Salah satu unsur yang didalami penyidik adalah kondisi darurat, sehingga pemerintah Kota Tual mengeluarkan CBP sebesar 199.920 Kg.
“Kita masih kembali lagi mendalami kondisi darurat itu seperti apa. Karena Pasal 2 Pasal 3 itu ada kata-kata perbuatan melawan hukum.
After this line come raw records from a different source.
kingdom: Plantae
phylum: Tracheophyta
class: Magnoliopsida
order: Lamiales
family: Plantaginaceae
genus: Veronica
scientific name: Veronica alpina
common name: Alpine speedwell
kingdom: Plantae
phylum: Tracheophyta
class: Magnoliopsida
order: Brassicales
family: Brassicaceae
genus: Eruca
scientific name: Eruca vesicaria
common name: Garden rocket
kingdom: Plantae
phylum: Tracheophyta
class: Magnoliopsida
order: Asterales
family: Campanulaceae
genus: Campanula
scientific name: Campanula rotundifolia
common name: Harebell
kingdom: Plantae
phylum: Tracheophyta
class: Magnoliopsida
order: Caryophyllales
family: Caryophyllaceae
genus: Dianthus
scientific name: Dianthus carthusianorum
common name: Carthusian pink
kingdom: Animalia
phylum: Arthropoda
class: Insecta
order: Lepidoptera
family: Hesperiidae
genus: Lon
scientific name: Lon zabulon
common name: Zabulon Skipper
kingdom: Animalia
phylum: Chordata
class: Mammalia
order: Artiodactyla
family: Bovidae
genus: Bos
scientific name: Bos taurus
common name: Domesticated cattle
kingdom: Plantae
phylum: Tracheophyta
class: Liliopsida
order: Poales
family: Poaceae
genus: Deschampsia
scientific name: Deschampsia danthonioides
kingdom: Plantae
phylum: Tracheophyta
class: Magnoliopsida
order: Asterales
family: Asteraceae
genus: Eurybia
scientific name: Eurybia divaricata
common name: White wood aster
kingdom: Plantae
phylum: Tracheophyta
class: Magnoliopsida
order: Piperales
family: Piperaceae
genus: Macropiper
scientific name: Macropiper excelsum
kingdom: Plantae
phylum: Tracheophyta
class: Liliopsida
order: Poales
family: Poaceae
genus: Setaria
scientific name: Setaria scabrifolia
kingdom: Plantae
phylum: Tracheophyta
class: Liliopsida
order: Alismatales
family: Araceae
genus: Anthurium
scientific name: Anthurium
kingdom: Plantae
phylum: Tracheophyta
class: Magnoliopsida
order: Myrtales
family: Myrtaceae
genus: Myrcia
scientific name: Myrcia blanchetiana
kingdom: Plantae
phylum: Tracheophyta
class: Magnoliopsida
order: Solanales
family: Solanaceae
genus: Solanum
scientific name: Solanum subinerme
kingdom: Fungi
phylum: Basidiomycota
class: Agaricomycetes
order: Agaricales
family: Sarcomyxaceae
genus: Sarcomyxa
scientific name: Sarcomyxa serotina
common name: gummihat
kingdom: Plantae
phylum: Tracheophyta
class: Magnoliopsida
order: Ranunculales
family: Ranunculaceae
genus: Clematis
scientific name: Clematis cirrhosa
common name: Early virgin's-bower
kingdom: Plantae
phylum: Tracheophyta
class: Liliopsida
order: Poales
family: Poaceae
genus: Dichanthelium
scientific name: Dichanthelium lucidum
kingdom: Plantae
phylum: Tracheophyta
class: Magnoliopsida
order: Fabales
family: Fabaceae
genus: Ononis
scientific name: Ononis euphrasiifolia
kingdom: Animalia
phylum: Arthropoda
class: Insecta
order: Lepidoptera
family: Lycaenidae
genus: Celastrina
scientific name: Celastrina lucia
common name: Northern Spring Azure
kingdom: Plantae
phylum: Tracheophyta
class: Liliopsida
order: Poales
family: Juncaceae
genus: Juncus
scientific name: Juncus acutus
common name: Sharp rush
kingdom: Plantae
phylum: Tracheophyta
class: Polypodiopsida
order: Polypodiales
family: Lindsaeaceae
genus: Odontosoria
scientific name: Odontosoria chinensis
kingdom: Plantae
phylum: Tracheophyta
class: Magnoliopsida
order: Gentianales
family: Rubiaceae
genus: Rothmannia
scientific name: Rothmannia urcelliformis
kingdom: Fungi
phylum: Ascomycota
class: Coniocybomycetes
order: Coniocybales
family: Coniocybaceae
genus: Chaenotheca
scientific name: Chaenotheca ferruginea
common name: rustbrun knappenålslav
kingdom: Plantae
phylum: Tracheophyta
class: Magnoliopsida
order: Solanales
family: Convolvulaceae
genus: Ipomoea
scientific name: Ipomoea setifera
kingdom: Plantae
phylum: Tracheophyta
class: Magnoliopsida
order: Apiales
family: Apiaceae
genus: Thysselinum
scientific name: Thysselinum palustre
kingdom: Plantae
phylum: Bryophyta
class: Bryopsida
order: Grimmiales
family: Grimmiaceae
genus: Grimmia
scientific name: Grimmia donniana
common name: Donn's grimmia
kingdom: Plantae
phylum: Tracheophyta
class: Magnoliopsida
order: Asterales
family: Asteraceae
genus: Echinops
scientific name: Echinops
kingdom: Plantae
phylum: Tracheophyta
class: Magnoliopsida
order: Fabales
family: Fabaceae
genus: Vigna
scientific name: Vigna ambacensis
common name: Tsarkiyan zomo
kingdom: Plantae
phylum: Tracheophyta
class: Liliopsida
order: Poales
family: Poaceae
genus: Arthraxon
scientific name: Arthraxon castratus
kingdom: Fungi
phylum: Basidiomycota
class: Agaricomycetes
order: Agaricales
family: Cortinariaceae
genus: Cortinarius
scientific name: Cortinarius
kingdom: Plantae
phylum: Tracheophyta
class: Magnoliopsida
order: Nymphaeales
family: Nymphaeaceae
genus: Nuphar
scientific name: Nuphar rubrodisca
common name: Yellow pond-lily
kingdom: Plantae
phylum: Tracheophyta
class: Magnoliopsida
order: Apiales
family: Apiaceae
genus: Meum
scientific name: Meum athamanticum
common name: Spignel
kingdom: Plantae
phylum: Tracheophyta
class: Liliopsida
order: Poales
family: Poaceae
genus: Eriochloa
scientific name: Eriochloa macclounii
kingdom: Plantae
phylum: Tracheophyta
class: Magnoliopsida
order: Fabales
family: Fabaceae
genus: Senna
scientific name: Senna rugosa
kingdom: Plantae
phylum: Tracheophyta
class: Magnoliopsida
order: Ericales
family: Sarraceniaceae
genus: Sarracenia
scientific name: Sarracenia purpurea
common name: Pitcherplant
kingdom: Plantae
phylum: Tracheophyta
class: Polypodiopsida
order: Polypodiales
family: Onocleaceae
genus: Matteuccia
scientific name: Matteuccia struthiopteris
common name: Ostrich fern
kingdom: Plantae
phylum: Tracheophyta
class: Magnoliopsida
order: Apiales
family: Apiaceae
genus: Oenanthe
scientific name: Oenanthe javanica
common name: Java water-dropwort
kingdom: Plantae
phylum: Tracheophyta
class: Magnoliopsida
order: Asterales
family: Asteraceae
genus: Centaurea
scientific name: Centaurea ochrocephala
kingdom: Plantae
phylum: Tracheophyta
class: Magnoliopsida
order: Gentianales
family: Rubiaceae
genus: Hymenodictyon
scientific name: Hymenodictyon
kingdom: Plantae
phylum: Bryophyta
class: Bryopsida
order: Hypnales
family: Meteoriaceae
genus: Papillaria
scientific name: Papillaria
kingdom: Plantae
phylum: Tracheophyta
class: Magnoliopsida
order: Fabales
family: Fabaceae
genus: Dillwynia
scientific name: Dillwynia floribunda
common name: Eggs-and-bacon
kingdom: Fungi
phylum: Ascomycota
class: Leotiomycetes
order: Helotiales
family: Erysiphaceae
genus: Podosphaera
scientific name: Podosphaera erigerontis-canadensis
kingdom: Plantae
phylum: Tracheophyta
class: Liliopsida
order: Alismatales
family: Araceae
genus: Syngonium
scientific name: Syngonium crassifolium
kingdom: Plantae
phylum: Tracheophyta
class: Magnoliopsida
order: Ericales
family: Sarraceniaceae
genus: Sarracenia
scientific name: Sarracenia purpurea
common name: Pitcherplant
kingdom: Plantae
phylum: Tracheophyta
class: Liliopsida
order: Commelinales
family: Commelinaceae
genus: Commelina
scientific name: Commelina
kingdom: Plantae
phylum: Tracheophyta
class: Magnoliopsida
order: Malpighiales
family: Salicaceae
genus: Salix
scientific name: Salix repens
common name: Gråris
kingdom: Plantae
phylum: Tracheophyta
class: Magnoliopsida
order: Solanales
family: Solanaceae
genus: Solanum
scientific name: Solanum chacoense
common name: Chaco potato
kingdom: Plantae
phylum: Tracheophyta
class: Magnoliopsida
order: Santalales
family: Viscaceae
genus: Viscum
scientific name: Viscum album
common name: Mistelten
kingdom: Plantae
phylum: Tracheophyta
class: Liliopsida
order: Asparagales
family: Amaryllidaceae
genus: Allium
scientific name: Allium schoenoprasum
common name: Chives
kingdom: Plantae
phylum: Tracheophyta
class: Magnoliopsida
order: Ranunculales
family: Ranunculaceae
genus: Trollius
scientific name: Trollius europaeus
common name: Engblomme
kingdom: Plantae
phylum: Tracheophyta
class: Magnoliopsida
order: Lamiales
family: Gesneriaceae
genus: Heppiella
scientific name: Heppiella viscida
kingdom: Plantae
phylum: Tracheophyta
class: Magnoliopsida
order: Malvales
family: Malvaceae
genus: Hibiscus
Perbuatan melawan hukumnya, kira kiralah apakah kondisi saat itu sudah bisa di bilang darurat,” ungkap Kasubdit Tipikor Kompol Ardi kepada wartawan, Rabu (18/3).
Lebih lanjut disampaikan, pihaknya masih terus mendalami dikeluarkannya beras pemerintah karena kondisi saat itu memang darurat sesuai dengan aturan yang ada.
“Pengertian darurat oleh pihak berwenang (Pemerintah Tual) apakah sesuai dengan aturan yang ada atau tidak, kita masih dalami,” jelasnya.
Saat ini, lanjut Ardi, pihaknya sedang berkoordinasi dengan instansi lain (BPK/BPKP) untuk menghitung kerugian keuangan negara.
“Jadi kita masih koordinasi dengan instansi lain untuk penghitungan kerugian negara. Jadi kita koordinasi,” kata Ardi.
Menurutnya, kasus tindak pidana korupsi harus bisa dibuktikan dengan terpenuhinya beberapa unsur. Diantaranya perbuatan melawan hukum dan kerugian keuangan negara yang ditimbulkan.